• Task to carry out:
For each entry that follows, write out an identical copy.

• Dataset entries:

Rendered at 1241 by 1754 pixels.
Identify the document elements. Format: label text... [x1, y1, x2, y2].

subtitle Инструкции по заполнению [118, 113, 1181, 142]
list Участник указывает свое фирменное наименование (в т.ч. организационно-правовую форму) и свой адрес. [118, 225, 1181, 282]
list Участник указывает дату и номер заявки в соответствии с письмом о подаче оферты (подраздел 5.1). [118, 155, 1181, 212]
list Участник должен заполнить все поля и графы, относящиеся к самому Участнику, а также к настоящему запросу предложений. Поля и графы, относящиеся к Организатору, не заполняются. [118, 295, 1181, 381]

• Answer space:
Rendered at 1241 by 1754 pixels.
Identify the document elements. Format: label text... [x1, y1, x2, y2].

subtitle Инструкции по заполнению [118, 113, 1181, 142]
list Участник указывает свое фирменное наименование (в т.ч. организационно-правовую форму) и свой адрес. [118, 225, 1181, 282]
list Участник указывает дату и номер заявки в соответствии с письмом о подаче оферты (подраздел 5.1). [118, 155, 1181, 212]
list Участник должен заполнить все поля и графы, относящиеся к самому Участнику, а также к настоящему запросу предложений. Поля и графы, относящиеся к Организатору, не заполняются. [118, 295, 1181, 381]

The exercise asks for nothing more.